3. Composite Load Model – Status Update… • To date, reports have been received from TID, CAISO, NVE, SNPD, SCE, APS, PG&E, SRP and PAC. Initial Conclusions & Recommendations… • Turlock Irrigation District (TID) • Post-Composite Load Model WCA Results report the newly created bus, not the original bus. This can be confusing. It is recommended that the results being displayed report the original bus, not the new one. • Post Composite Load Model log files suggest there are multiple iterations of the fault being applied. It is recommended to determine if this is true and why it might be happening if it is not the desired results.

4. Composite Load Model – Status Update… • Turlock Irrigation District (TID) [cont.] • The Post-Composite Load Model Transient Stability study took almost twice the time as compared to the Pre-Composite Load Model study. This may or may not be due to the suspected iterations mentioned above. This may or may not be a GE PSLF issue. Transient Stability studies take too long currently so it is recommended to work with GE to streamline the process to keep the length of time to a minimum. • The results of the Post-Composite Load Model Study were comparable to the Pre-Composite Load Model Study.
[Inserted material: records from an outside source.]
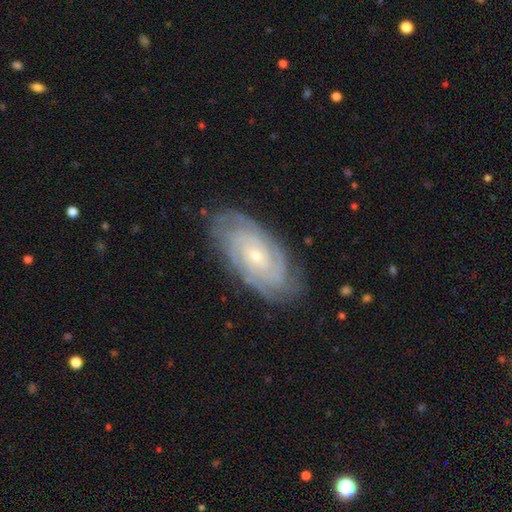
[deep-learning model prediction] Overall: featured or disk (86%). Edge-on disk: no (95%). Bar: no (74%). Spiral arms: yes (97%). Spiral arm count: can't tell (30%; 4 19%). Spiral winding: tight (81%). Bulge size: small (74%). Merging: none (80%).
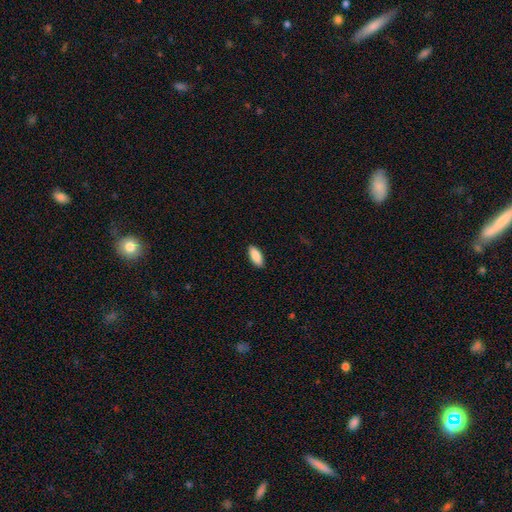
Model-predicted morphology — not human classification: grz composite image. It shows a smooth galaxy with no disk features (89%) that is in between round and cigar-shaped (85%). Merging: none (89%).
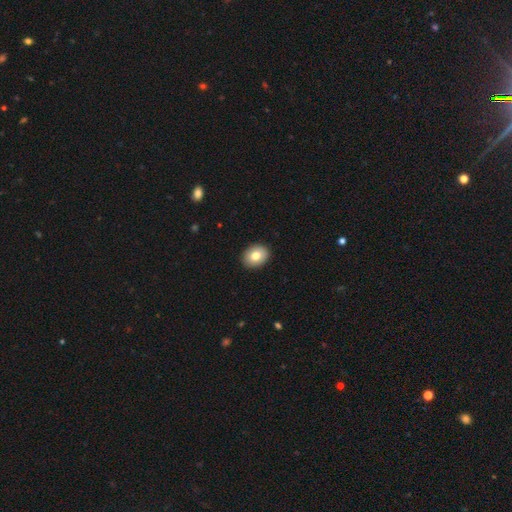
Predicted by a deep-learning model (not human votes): This is likely a smooth galaxy (78%). How rounded: possibly in between (53%). Merging: clearly none (91%).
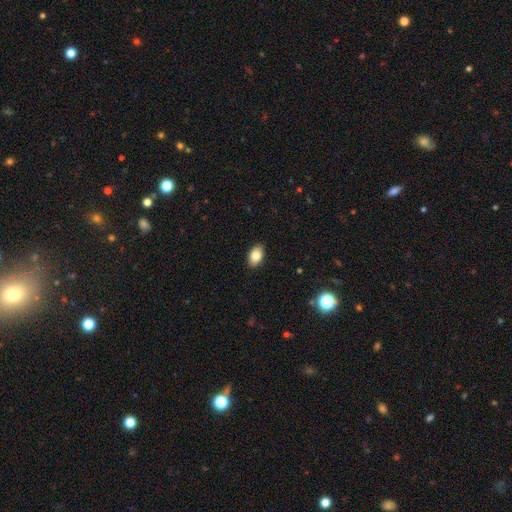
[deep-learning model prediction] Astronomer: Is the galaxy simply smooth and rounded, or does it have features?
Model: smooth — 83%.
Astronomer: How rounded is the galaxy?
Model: in between — 90%.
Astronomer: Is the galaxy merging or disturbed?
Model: none — 89%.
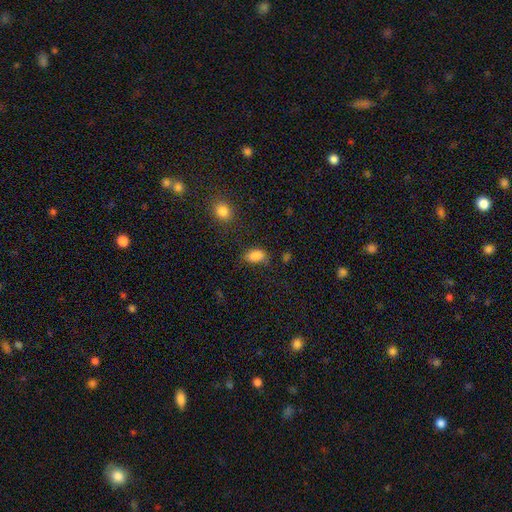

Additional buses reported to have a “violation”. Implementing the load shedding scheme for TID did not change this result.

5. Composite Load Model – Status Update… • California ISO (CAISO) • The composite load model works and gives reasonable results • For some contingencies, the system performance in the simulations was the same with the interim load model and with composite load model. • For other contingencies, composite load model showed tripping of some parts of the loads (or reduction in load). • The contingencies that showed load tripping not necessarily were the ones with highest flow on the transmission lines that were out with contingencies.

6. Composite Load Model – Status Update… • California ISO (CAISO) [cont.] • Composite load model shows significant difference in the results compared with the interim load model in case of a fault on a bus that has large load connected to it (for example Valley 500 kV). In this case, large amount of load was tripped in the composite load model case both by under-frequency relays and because of motor stalling.

7. Composite Load Model – Status Update… • NV Energy (north) • Transient Study Results: Transient Analysis was performed on the pre and post Composite load 12HS4 base cases. The same contingencies were run in transient analysis for WECC paths 16, 32 and 76. NVEN-A64 did not observe any adverse voltage or frequency impacts from the new composite load model. • Conclusions: At this time NVE-A64 is familiarizing itself with the composite load model and further testing and analysis will be required to identify and understand performance issues. This preliminary evaluation has not resulted in any significant problems.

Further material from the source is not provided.